ISLAMABAD: The government has withdrawn the regionally competitive energy tariff (RCET) previously granted to five export-oriented sectors, resulting in an increase of the liquefied natural gas (RLNG) cost from $9/MMBTU to the full rate of $13.5/MMBTU from May 1, 2023. The government had been providing RLNG/gas at $9 per MMBTU under the RCET to the textile, carpets, leather, surgical and sports sectors. However, from May 1, 2023 onward the price of RLNG/gas for these sectors would be $13.48/MMBTU as notified by the Oil and Gas Regulatory Authority (OGRA). The Sui Northern Gas Pipelines Limited (SNGPL) issued a directive on Saturday to the five export-oriented sectors informing them that the budgeted subsidy allocated for the financial year 2022-23 has been fully exhausted, which was why the gas company was withdrawing RCET. The directive also said that the RLNG/gas supply to the industrial units would remain available at OGRA-notified prices. The government has already withdrawn the subsidised tariff of electricity at Rs19.99/unit and now the export industrial units are paying Rs42/unit. This means that the government has virtually done away with the RCET regime, which would make Pakistan’s export products highly uncompetitive in the global market compared with the products of India, Bangladesh and Vietnam. However, export units in Sindh would continue to receive gas at $3.5/MMBTU. A top official at the Energy Ministry said the government had allocated Rs40 billion for the financial year 2022-23 for the subsidised tariff at $9/MMBTU. In the Rs40 billion, Rs6.5 billion was allocated for gas used in the last financial year 2021-22, while Rs3.5 billion was allocated for Sindh’s export units. The leftover budgeted subsidy of Rs30 billion was for export units in Punjab, which was exhausted by April-end. The official said that the government is currently in talks with the IMF for the restoration of the loan programme and is not in a position to extend
the subsidy for the next financial year 2023-24. Over 50 percent of the export-oriented industries have already closed down. Moreover, the moratorium on the import of raw materials, and essential spare parts, failure of the sales tax refund system, and complete withdrawal of the RECT regime would hasten the closure of the remaining industrial units. Pakistan’s textile sector exports plunged by 21 percent in March 2023 closing in at $1.29 billion compared with $1.63 billion registered in the same month last year. In February alone, textile exports declined by 28.14 percent, in January exports went down 14.14 percent, December 2022 16.05 percent, November 18.39 percent, and in October 15 percent. APTMA’s patron-in-chief, Dr Ejaz Gohar in his latest correspondence requested the prime minister to take steps to reverse the ongoing declining trend of exports by ordering the authorities to clear all imports of export oriented-sectors that have arrived at ports whether against credit letters or cash against the document. He also asked the PM to allow the exporting industries to open letters of credit without hindrance for raw material, machinery, spare parts, and other items to restore the industry’s supply line. APTMA Secretary General Shahid Sattar pointed out the adverse impacts of RCET withdrawal, and argued that the decision has rendered the textile industry, especially in Punjab, uncompetitive within the country and the region.

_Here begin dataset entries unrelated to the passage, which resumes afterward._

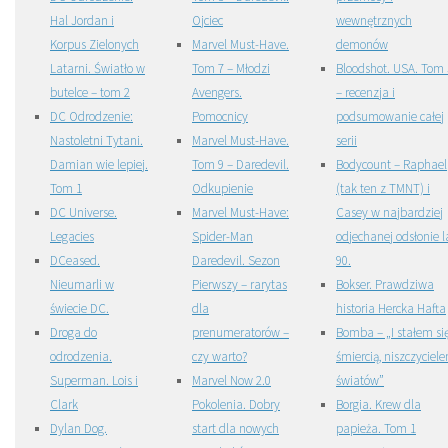
Hal Jordan i
Ojciec
wewnętrznych
Korpus Zielonych
Marvel Must-Have.
demonów
Latarni. Światło w
Tom 7 – Młodzi
Bloodshot. USA. Tom 
butelce – tom 2
Avengers.
– recenzja i
DC Odrodzenie:
Pomocnicy
podsumowanie całej
Nastoletni Tytani.
Marvel Must-Have.
serii
Damian wie lepiej.
Tom 9 – Daredevil.
Bodycount – Raphael
Tom 1
Odkupienie
(tak ten z TMNT) i
DC Universe.
Marvel Must-Have:
Casey w najbardziej
Legacies
Spider-Man
odjechanej odsłonie l
DCeased.
Daredevil. Sezon
90.
Nieumarli w
Pierwszy – rarytas
Bokser. Prawdziwa
świecie DC.
dla
historia Hercka Hafta
Droga do
prenumeratorów –
Bomba – „I stałem si
odrodzenia.
czy warto?
śmiercią, niszczyciel
Superman. Lois i
Marvel Now 2.0
światów”
Clark
Pokolenia. Dobry
Borgia. Krew dla
Dylan Dog.
start dla nowych
papieża. Tom 1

The price differential between effective electricity prices in Punjab and Sindh is more than $10/MMBTU, as EOUs in Sindh can generate electricity at Rs12/kWh from gas being provided at $3.5/MMBtU. On the other hand, supply of RLNG/gas would be limited in Punjab at $13.48/MMBtU with an added condition that it would not be used for electricity generation. Therefore, the only available energy for EOUs in Punjab afterwards would be grid electricity at over Rs42/kWh. “This will necessarily shift available orders to cheaper alternatives internationally and within Pakistan,” he argued.